Q: My neighbors shot my 1 year old dog for injuring their goats. They did not kill any goats.
They called us to come get him after they had their goats pinned up. We live 2 houses down and in the 2 min it took my husband to go down and pick him up they decided to shoot my dog. He was not actively harming their goats. He was standing there a couple feet away in the fence and they shot him and killed him. Is there anything we can do to hold them liable for cruelty? Given he wasn’t actively harming them and they had called us and within 2 min of hanging up the phone decided to just go ahead and kill him to in their words “prevent him from coming back again?”
If your dog was out of your control and injured your neighbor's goats, you are responsible for the vet bill to treat the goats. If your neighbor decided to shoot your dog AFTER his animals were safe, he may be criminally liable but only the County Prosecutor has the authority to bring criminal charges.
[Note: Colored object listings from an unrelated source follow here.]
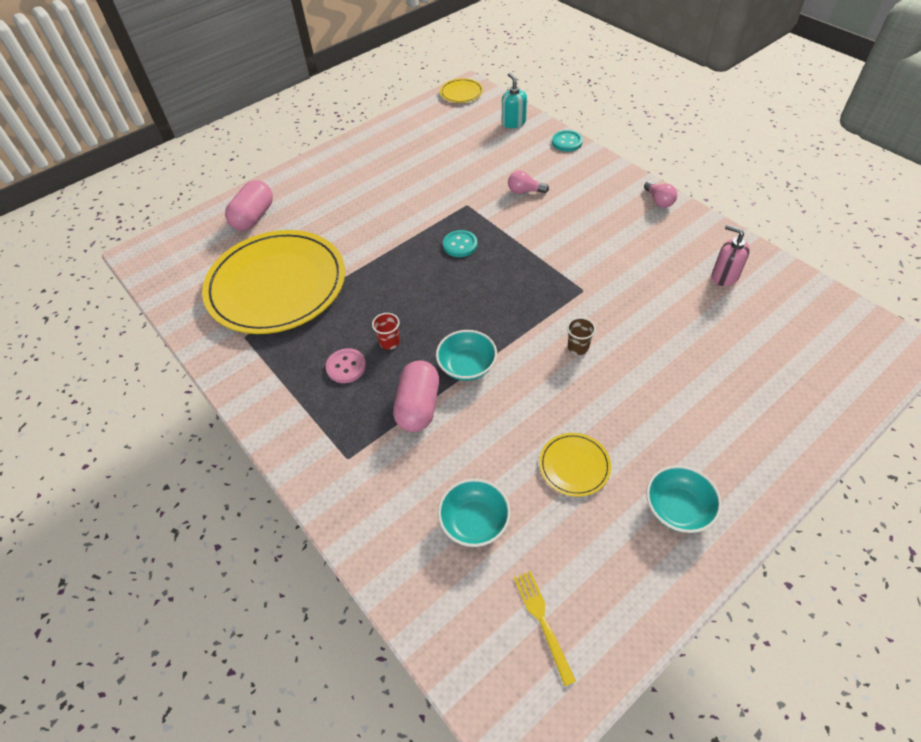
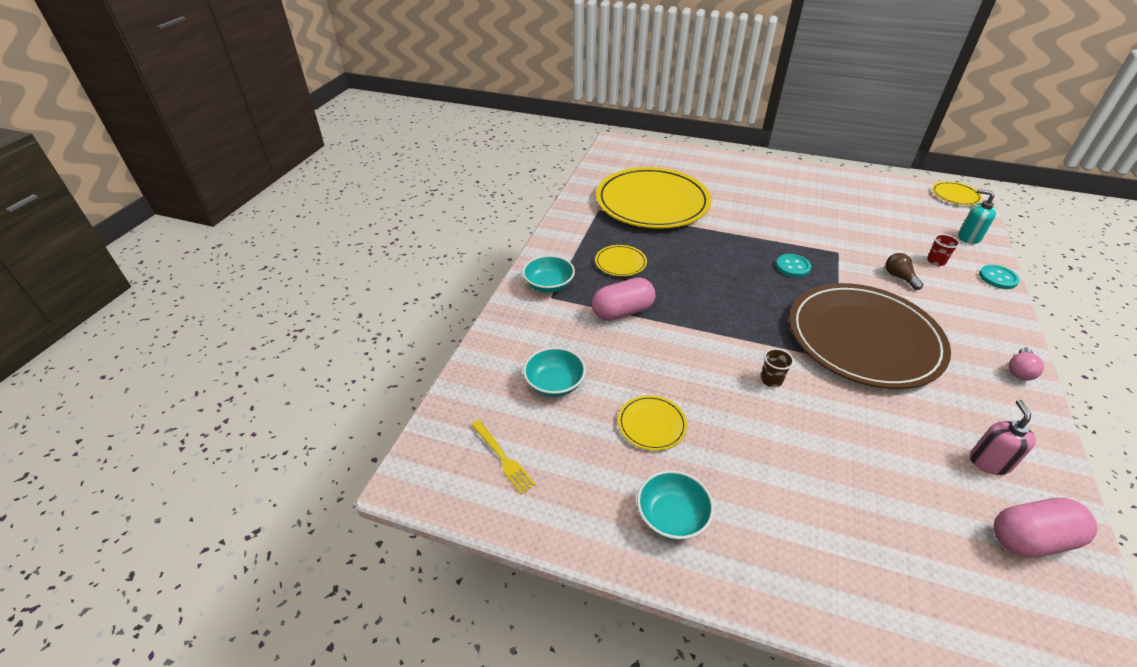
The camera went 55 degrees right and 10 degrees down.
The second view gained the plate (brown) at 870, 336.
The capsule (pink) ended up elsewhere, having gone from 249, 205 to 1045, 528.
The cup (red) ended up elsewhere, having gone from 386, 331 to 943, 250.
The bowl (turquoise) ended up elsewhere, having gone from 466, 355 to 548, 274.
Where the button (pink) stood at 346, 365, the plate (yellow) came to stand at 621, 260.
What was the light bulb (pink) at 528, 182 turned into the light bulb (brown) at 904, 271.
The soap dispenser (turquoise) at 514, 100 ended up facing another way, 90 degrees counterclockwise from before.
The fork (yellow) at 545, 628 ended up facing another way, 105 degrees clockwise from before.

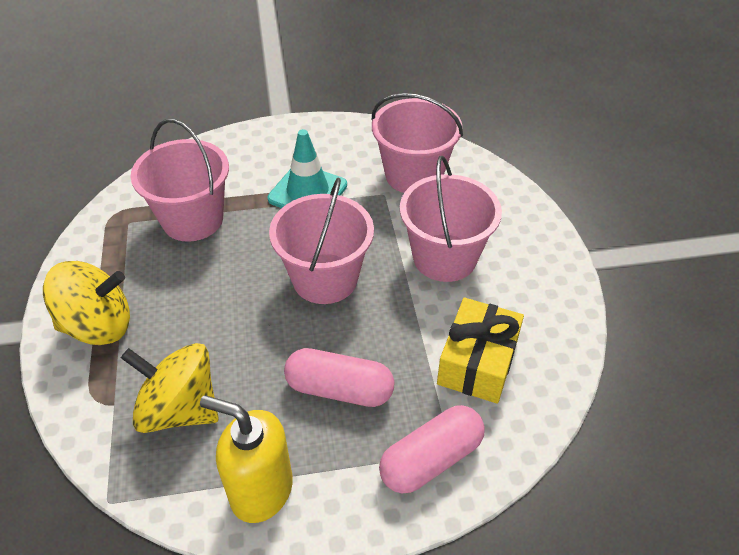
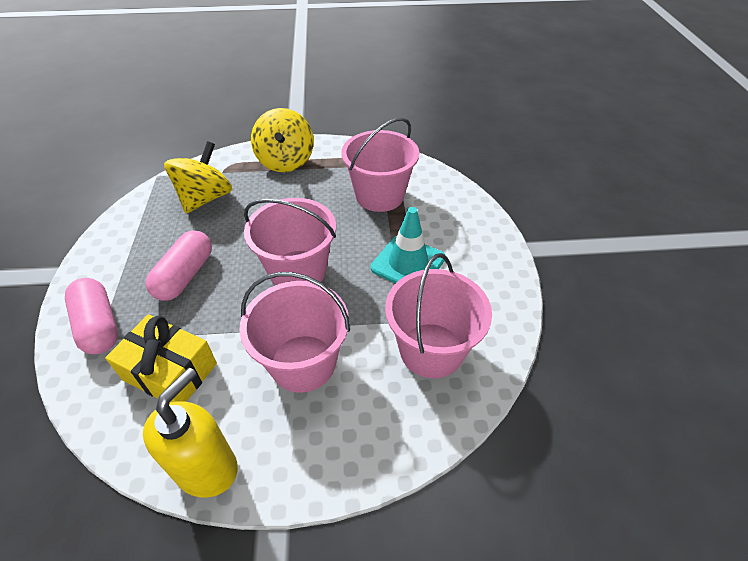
The camera went 95 degrees right and 0 degrees up.
The soap dispenser (yellow) ended up elsewhere, having gone from 246, 459 to 190, 432.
If the dog was shot on your property, your neighbor owes you the replacement cost of your dog. No matter how close you are to an animal, under the law animals are chattel. They are treated no differently than any other personal property. For example, you may have a car that your father drove for many years and that has great sentimental value to you. Still, if that car is demolished in an accident and the fair market value is $5000, that is all the at-fault party is required to pay even if you would never sell the car for $50,000.
In a civil action, your neighbor could bring a claim against you for injury to his goats and you could file a counterclaim for the death of your dog. In criminal law, the situation is called a cross-claim. There is no law that prevents it but many jurisdictions disfavor cross-claims, the rationale being that both parties acted badly and law enforcement has more important matters to deal with. In the matter you describe, you acted badly by letting your dog out of your control, especially given that your dog was disposed to attack other animals (here the goats). The goat could just as easily have been a child. Your neighbor acted badly by shooting your dog after his animals were secured, especially if your dog was on your property when he was shot. If your neighbor shot your dog WHILE it was attacking his goats, on his property, he would have had every right to do that.